时间:2022-02-06 00:06:12

I periodically fetch the latest tweets with a certain hashtag and save them locally. In order to prevent saving duplicates, I use the method below. Unfortunately, it does not seem to be working... so what's wrong with this code:


    def remove_duplicates
      before = @tweets.size
      @tweets.delete_if {|tweet| !((Tweet.all :conditions => { :twitter_id => tweet.twitter_id}).empty?) }
      duplicates = before - @tweets.size
      puts "#{duplicates} duplicates found"

Where @tweets is an array of Tweet objects fetched from twitter. I'd appreciate any solution that works and especially one that might be more elegant...


4 个解决方案


you can validate_uniqueness_of :twitter_id in the Tweet model (where this code should be). This will cause duplicates to fail to save.



Since it sounds like you're using the Twitter search API, a better solution is to use the since_id parameter.
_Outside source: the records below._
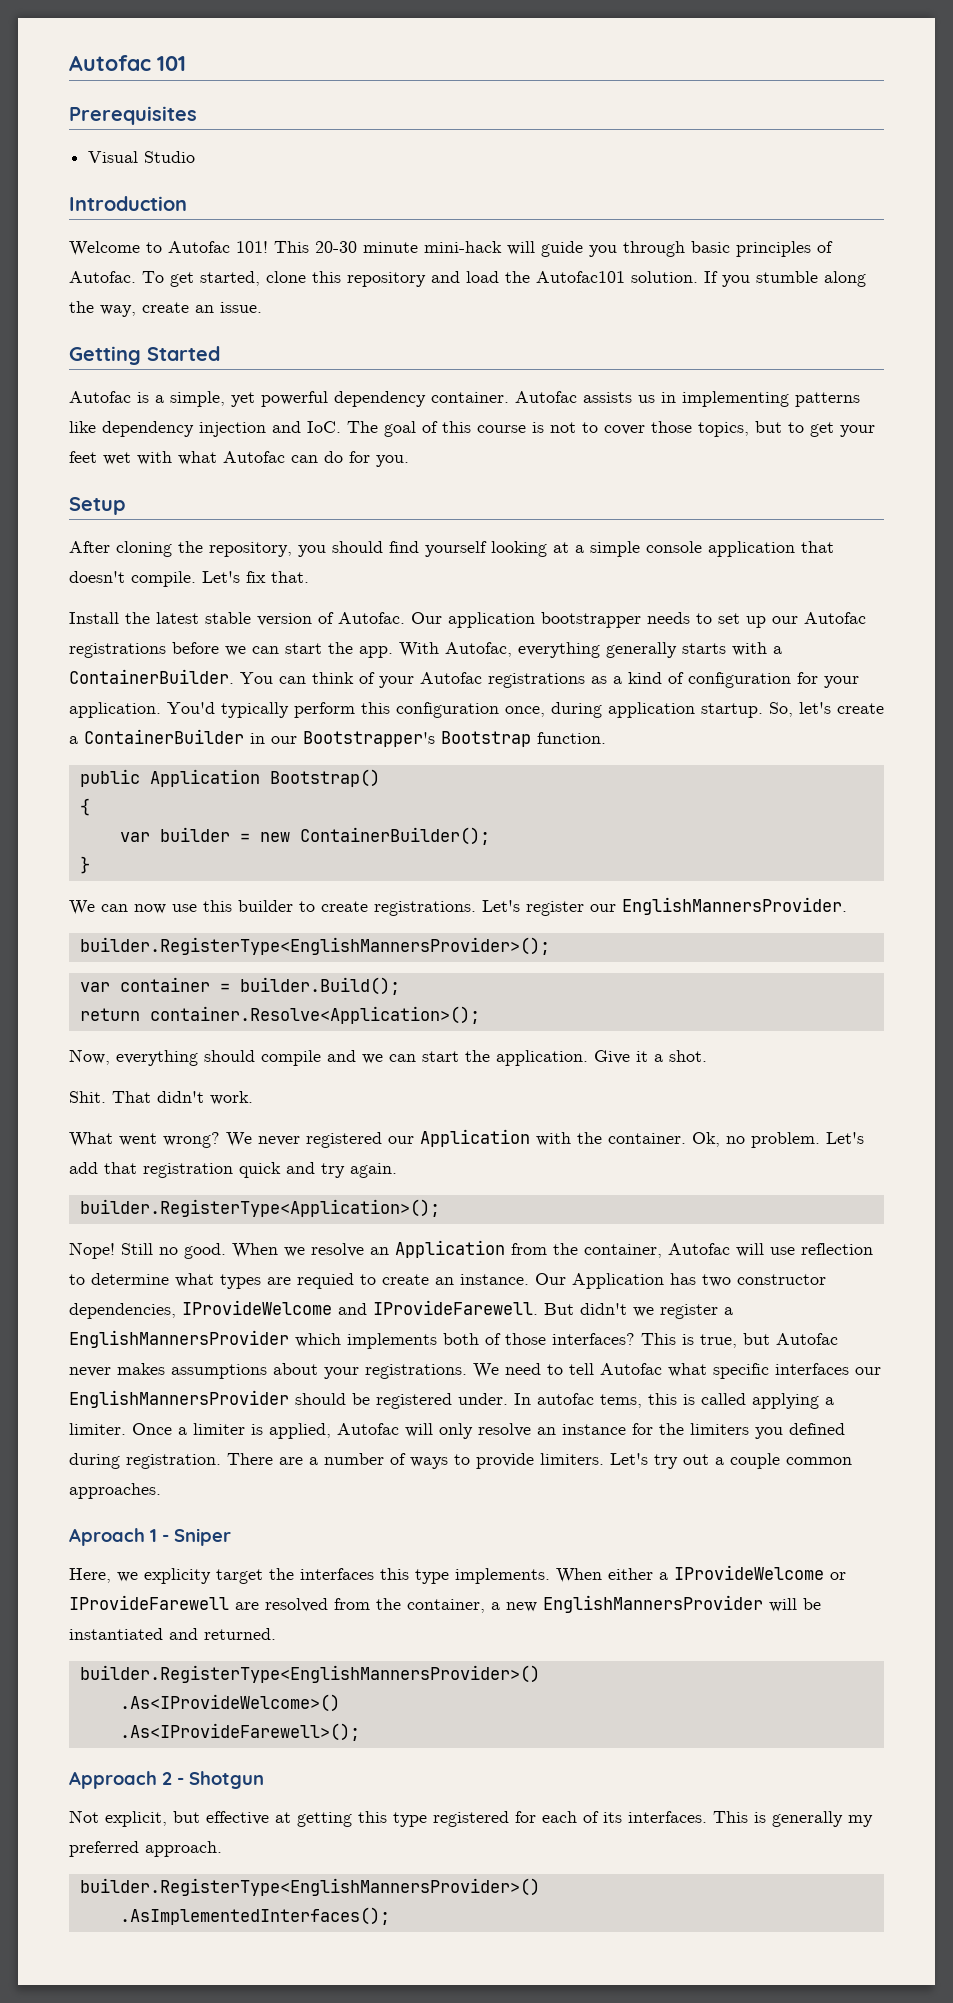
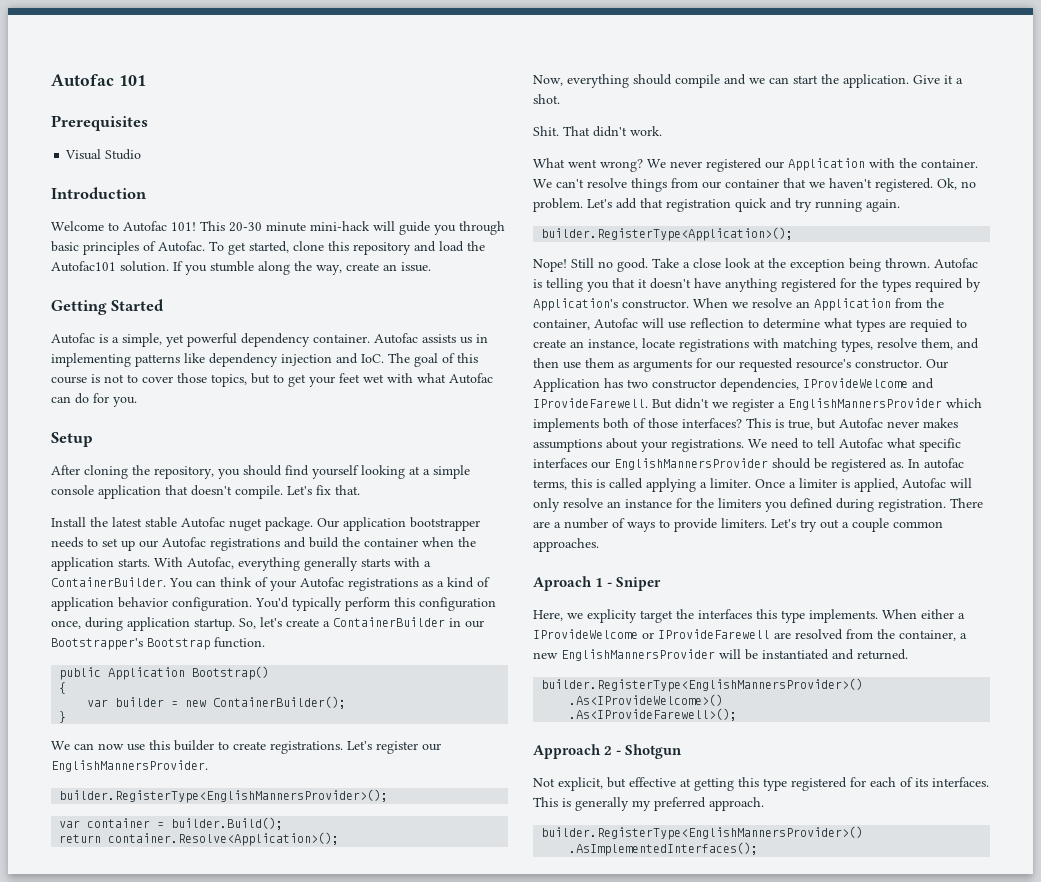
[257,612,405,626] version of Autofac. -> [181,517,313,531] Autofac nuget package.
[172,642,393,658] before we can start the app. -> [284,537,476,548] [51,557,150,571] and build the container when the application starts.
[688,672,859,688] [69,702,161,718] configuration for your application. -> [51,597,252,611] application behavior configuration.
(686, 1138) none -> [533,178,933,192] We can't resolve things from our container that we haven't registered.
(345, 1170) none -> [815,199,862,212] running
(226, 1251) none -> [652,258,978,272] [533,278,981,292] [533,298,689,311] Take a close look at the exception being thrown. Autofac is telling you that it doesn't have anything registered for the types required by Application's constructor.
[460,1274,529,1285] instance. -> [588,338,979,352] [533,358,922,372] instance, locate registrations with matching types, resolve them, and then use them as arguments for our requested resource's constructor.
[458,1393,508,1405] under. -> [890,462,904,468] as.
[600,1394,642,1408] tems, -> [533,479,567,490] terms,

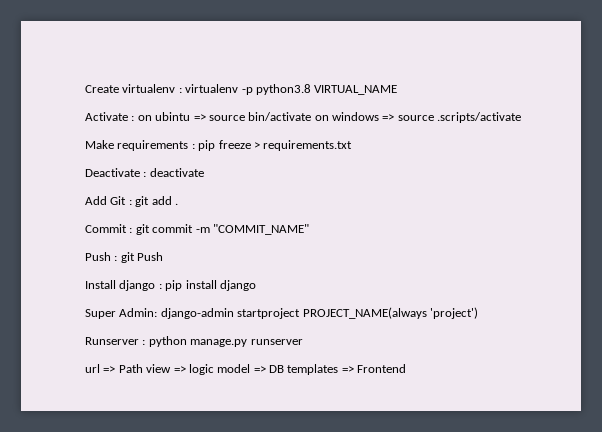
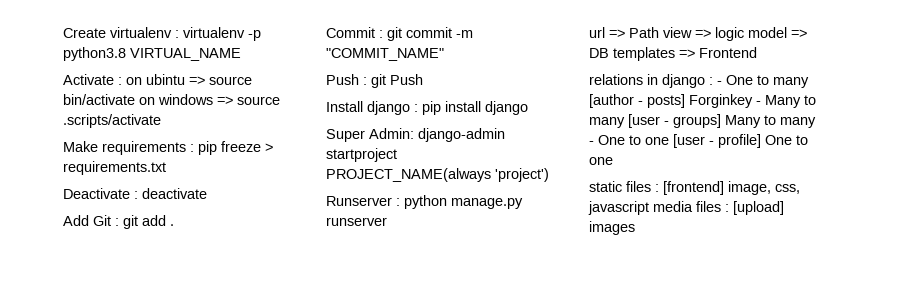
(407, 368) none -> [589,74,809,88] [589,94,816,108] [589,114,816,128] [589,134,808,148] [589,157,613,165] [589,181,800,195] [588,201,784,215] [589,221,635,235] // relations in django : - One to many [author - posts] Forginkey - Many to many [user - groups] Many to many - One to one [user - profile] One to one // static files : [frontend] image, css, javascript media files : [upload] images

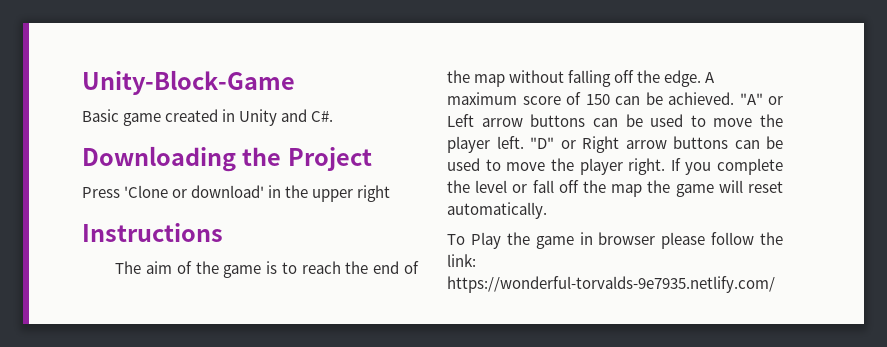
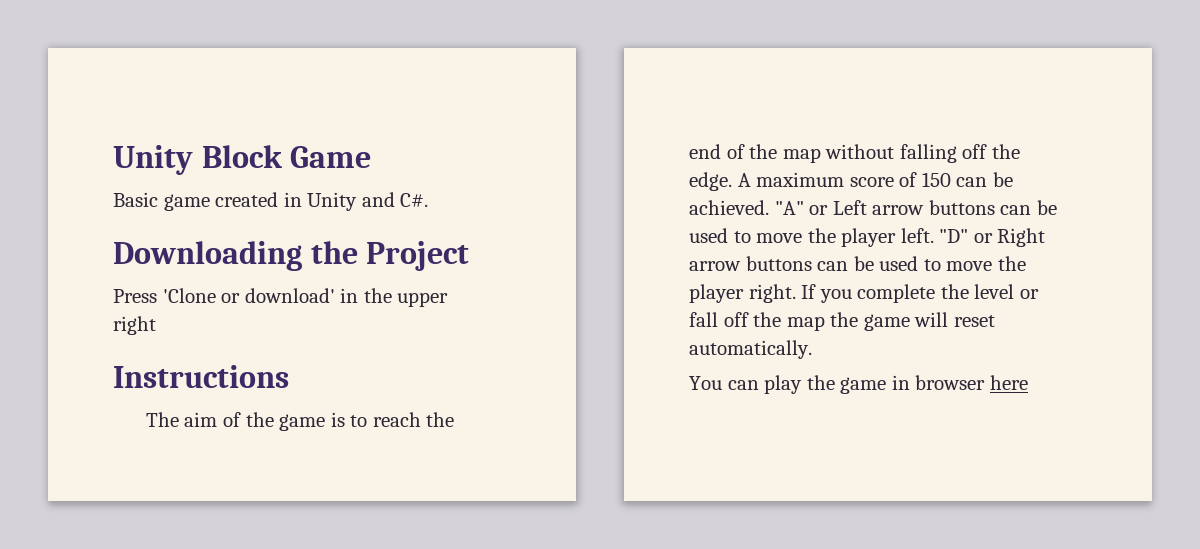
[82,70,295,95] Unity-Block-Game -> [113,145,372,175] Unity Block Game
[447,232,501,249] To Play -> [689,375,803,394] You can play
[661,232,783,249] [447,254,476,267] [447,276,775,293] please follow the link: https://wonderful-torvalds-9e7935.netlify.com/ -> [989,375,1028,390] here

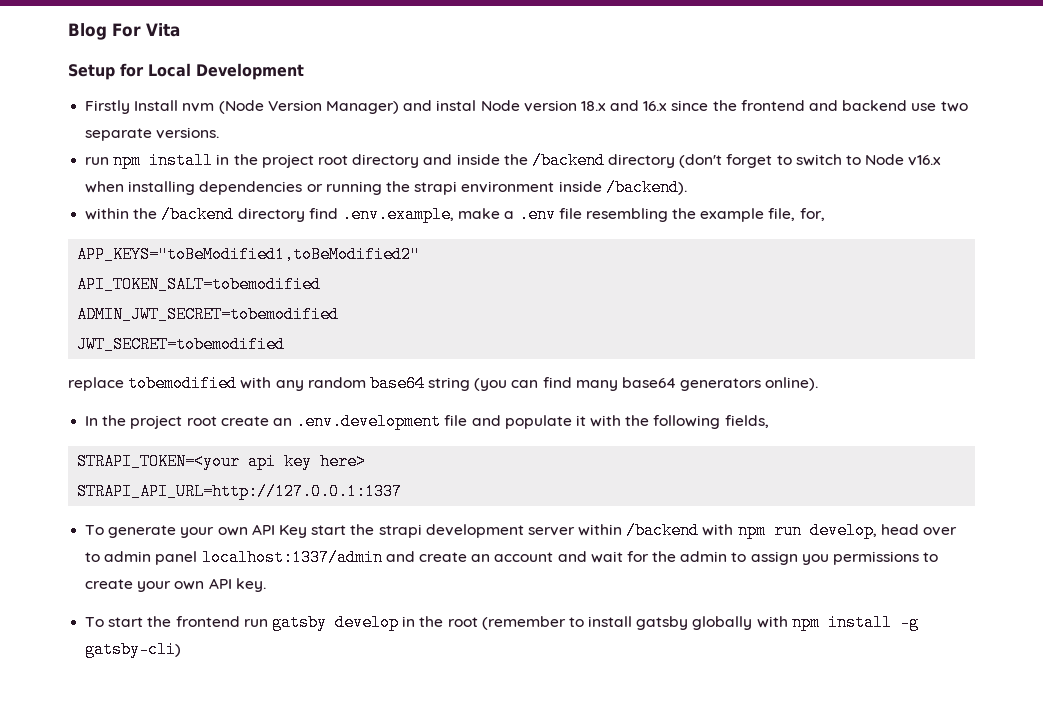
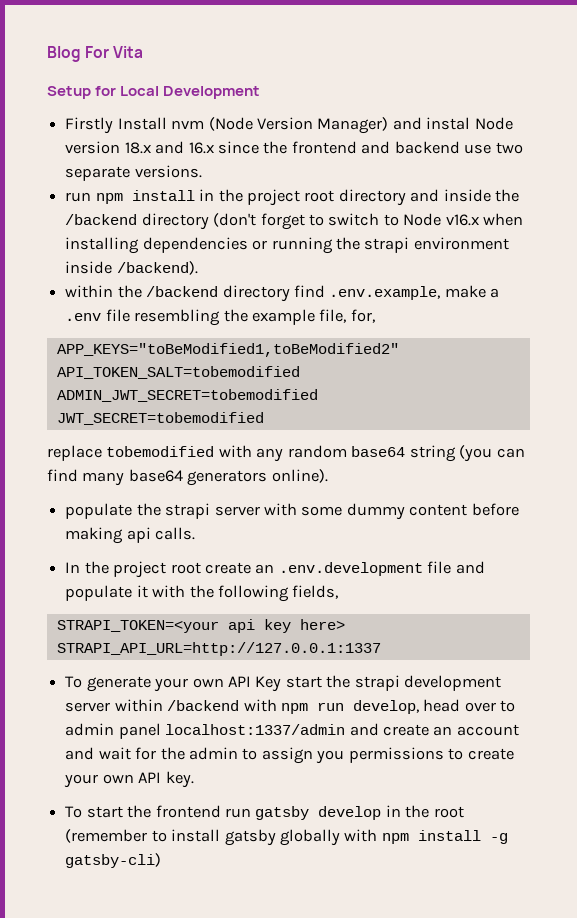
(819, 384) none -> [65,503,519,520] [65,527,196,544] // populate the strapi server with some dummy content before making api calls.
Keep track of the last twitter status id you got from your previous query and use that as the since_id parameter on your next query.


More information is available at Twitter Search API Method: search

有关更多信息,请访问Twitter Search API方法:搜索



Removes duplicate elements from self. Returns nil if no changes are made (that is, no duplicates are found).



Ok, turns out the problem was a bit of different nature: When looking closer into it, I found out that multipe Tweets were saved with the twitter_id 2147483647... This is the upper limit for integer fields :)

好吧,事实证明这个问题有点不同:当仔细观察它时,我发现多重推文是用twitter_id 2147483647保存的......这是整数字段的上限:)

Changing the field to bigint solved the problem. It took me very long to figure out since MySQL did silently fail and just reverted to the maximum value as long as it could. (until I added the unique index). I quickly tried it out with postgres, which returned a nice "Integer out of range" error, which then pointed me to the real cause of the problem here.

将字段更改为bigint解决了这个问题。我花了很长时间才弄清楚,因为MySQL确实无声地失败了,只要可能就恢复到最大值。 (直到我添加了唯一索引)。我很快用postgres尝试了它,它返回了一个很好的“整数超出范围”错误,然后指出了问题的真正原因。

Thanks Ben for the validation and indexing tips, as they lead to much cleaner code now!



you can validate_uniqueness_of :twitter_id in the Tweet model (where this code should be). This will cause duplicates to fail to save.



Since it sounds like you're using the Twitter search API, a better solution is to use the since_id parameter. Keep track of the last twitter status id you got from your previous query and use that as the since_id parameter on your next query.


More information is available at Twitter Search API Method: search

有关更多信息,请访问Twitter Search API方法:搜索



Removes duplicate elements from self. Returns nil if no changes are made (that is, no duplicates are found).



Ok, turns out the problem was a bit of different nature: When looking closer into it, I found out that multipe Tweets were saved with the twitter_id 2147483647... This is the upper limit for integer fields :)

好吧,事实证明这个问题有点不同:当仔细观察它时,我发现多重推文是用twitter_id 2147483647保存的......这是整数字段的上限:)

Changing the field to bigint solved the problem. It took me very long to figure out since MySQL did silently fail and just reverted to the maximum value as long as it could. (until I added the unique index). I quickly tried it out with postgres, which returned a nice "Integer out of range" error, which then pointed me to the real cause of the problem here.

将字段更改为bigint解决了这个问题。我花了很长时间才弄清楚,因为MySQL确实无声地失败了,只要可能就恢复到最大值。 (直到我添加了唯一索引)。我很快用postgres尝试了它,它返回了一个很好的“整数超出范围”错误,然后指出了问题的真正原因。

Thanks Ben for the validation and indexing tips, as they lead to much cleaner code now!